Игорь Шелковский: «Искусство предельно капризно»
– Вы начали работать как скульптор в 1971 году, потому что считали, что живопись — умерла?
– Никогда так не считал. Но одно время казалось, что классическая живопись — холст, масло — до пределов исчерпала себя. Что только не делали с холстом: его резали, штопали, показывали пустым или закрашивали черной краской — были испробованы все возможности. В скульптуре я чувствовал себя свободнее.
— Откуда в СССР появлялась информация о том, что происходит в мире?
— Мы ничего толком не знали — ни что происходит в западном искусстве, ни что делалось у нас в начале века. Информации не было. Когда в училище им. 1905 года (МАХУ памяти 1905 года — прим. ред.) мы спрашивали преподавателей о 1920-х годах, они отвечали: «Забудьте это все, тогда были сплошные неудачные эксперименты, теперь это никому не нужно. Изучайте Репина и Сурикова».
Можно было что-то узнать, если попадался старый журнал начала века, но и там все было на уровне Врубеля и Коровина. В здании «Метрополя» был небольшой букинистический магазин открыток. И там, среди основной массы открыток с передвижниками из Третьяковки или Русского музея, попадались и те, что были выпущены Музеем нового западного искусства (сам музей к тому времени уже был ликвидирован). На их обратной стороне был текст Абрама Эфроса или другого известного искусствоведа тех лет об этом художнике.

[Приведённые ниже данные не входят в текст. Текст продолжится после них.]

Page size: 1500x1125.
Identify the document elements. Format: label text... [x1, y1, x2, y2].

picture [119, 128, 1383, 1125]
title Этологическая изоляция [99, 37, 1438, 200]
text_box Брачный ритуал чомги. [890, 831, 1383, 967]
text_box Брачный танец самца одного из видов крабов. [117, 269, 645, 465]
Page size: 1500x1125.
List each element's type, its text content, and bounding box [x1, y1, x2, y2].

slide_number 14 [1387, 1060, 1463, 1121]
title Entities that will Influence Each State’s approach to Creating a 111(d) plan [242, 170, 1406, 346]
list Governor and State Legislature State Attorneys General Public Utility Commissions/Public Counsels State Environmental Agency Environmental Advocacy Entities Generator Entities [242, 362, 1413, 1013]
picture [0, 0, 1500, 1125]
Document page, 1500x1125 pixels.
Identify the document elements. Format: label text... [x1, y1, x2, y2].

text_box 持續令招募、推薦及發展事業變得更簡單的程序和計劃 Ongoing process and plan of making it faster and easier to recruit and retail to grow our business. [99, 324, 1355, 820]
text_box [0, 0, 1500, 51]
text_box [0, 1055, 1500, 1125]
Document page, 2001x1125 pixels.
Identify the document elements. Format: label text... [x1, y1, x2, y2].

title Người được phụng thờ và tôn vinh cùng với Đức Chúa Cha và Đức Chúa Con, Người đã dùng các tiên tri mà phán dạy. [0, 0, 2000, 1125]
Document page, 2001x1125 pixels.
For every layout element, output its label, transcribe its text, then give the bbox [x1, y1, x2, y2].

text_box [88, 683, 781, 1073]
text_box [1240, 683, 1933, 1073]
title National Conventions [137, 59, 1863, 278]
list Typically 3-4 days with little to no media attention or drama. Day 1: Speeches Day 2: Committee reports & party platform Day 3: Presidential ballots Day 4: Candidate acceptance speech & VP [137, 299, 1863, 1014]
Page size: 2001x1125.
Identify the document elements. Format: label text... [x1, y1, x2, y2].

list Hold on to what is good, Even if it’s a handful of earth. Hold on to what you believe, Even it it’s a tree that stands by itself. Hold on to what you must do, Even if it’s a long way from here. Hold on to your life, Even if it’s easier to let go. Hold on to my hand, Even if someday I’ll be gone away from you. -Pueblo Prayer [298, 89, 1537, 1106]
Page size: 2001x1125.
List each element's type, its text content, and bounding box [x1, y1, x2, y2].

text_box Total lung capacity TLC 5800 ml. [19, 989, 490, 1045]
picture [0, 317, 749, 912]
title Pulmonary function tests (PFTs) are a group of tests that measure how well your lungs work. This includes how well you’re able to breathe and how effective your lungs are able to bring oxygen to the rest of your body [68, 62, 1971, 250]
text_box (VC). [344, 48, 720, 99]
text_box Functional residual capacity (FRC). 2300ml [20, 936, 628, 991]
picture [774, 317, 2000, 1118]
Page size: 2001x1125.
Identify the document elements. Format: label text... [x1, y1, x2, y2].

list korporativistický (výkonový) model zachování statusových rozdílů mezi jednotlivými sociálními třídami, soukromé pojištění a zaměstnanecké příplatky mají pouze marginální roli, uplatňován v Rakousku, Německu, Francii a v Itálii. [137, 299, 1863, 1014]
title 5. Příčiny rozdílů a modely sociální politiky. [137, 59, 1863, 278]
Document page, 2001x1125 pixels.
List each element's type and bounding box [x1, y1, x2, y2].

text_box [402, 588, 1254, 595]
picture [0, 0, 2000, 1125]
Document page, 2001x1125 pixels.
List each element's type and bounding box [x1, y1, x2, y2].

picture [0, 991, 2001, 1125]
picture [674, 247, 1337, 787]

На открытках были шедевры французской живописи: Ван Гог, Сезанн, Гоген, Матисс. Где ставить ударение в слове «Матисс», я тогда еще не знал. Про импрессионистов наша преподавательница литературы сказала: «было такое упадническое направление в музыке и живописи», но кто такой Матисс, она тоже не знала.
Возможность знакомиться с западным искусством в оригиналах появилась только в 1954 году, когда в Пушкинском музее стали вывешивать импрессионистов и постимпрессионистов из того же Музея нового западного искусства. До этого в ГМИИ в течение многих лет была совершенно поганая выставка подарков Сталину.
С современным нам заграничным искусством мы знакомились по западным журналам и редко доходившим книгам. У многих художников были друзья-иностранцы среди журналистов, дипломатов, студентов, которые снабжали их информацией о том, что происходит в искусстве сегодня. У меня были знакомые швейцарцы, привозившие мне журналы. В мастерских читались американские и европейские издания. Кто-то переводил с английского или немецкого, остальные слушали и смотрели картинки.
— Наши ли вы единомышленников после эмиграции в Париж в 1976 году?
— С какого-то возраста круг единомышленников уже не нужен. Это в 20 лет дым коромыслом и споры: через них молодой художник определяет свои позиции и свой язык. Когда это уже произошло, можно тихо работать в своей мастерской. У меня их две — в Москве и под Парижем.
Скульптор всегда ограничен размерами своего ателье. Мне хотелось бы делать скульптуры с пятиэтажный дом. Но в московской мастерской они упираются в трехметровый потолок.
На Западе, впрочем, скульпторы моего возраста делают гигантские вещи, и для них находятся деньги и место.
Есть такая китайская поговорка: одной рукой в ладоши не хлопнешь. Художник протягивает руку, а общество или протягивает ему навстречу, или нет.
Российскому обществу искусство сейчас не очень нужно — не до него.
— Для вас важно признание?
— Для меня важно внимание. Художник ищет зрителя, который разделит его идеи, которому понравится то, что он делает. Рахманинов говорил об одном пианисте, тот завял и погиб, потому что ему мало аплодировали. И это действительно так.
Сейчас во всех арт-школах учат, как правильно себя вести, как представлять себя и свои работы, как общаться с прессой, как построить свой бренд. Это и создает то плохое коммерческое искусство, которое мы видим на разных арт-парадах, независимо от того, в какой стране они проходят.
Искусство проверяется временем. Многие светила 30-40-летней давности сейчас и не вспоминаются.
Пикассо когда-то спросили, что такое искусство. Он ответил: «Если б знал, никому не сказал бы». Об искусстве сложно говорить. Оно предельно капризно. Допустим, что мелом очерчиваем круг и утверждаем: искусство — только то, что внутри круга. А оно уже переступило меловую линию и смеется над нами.
— В «А-Я» вы опубликовали множество работ концептуалистов. Но сейчас говорят, что пришло время «новой образности» и сухой язык концептуализма больше не востребован. Как вам кажется, есть ли у него будущее?
— Если зритель и дальше пожелает его смотреть, то будущее будет. Если публике станет скучно, то будущее окажется более жалким. Но ведь искусство и есть вечная перемена.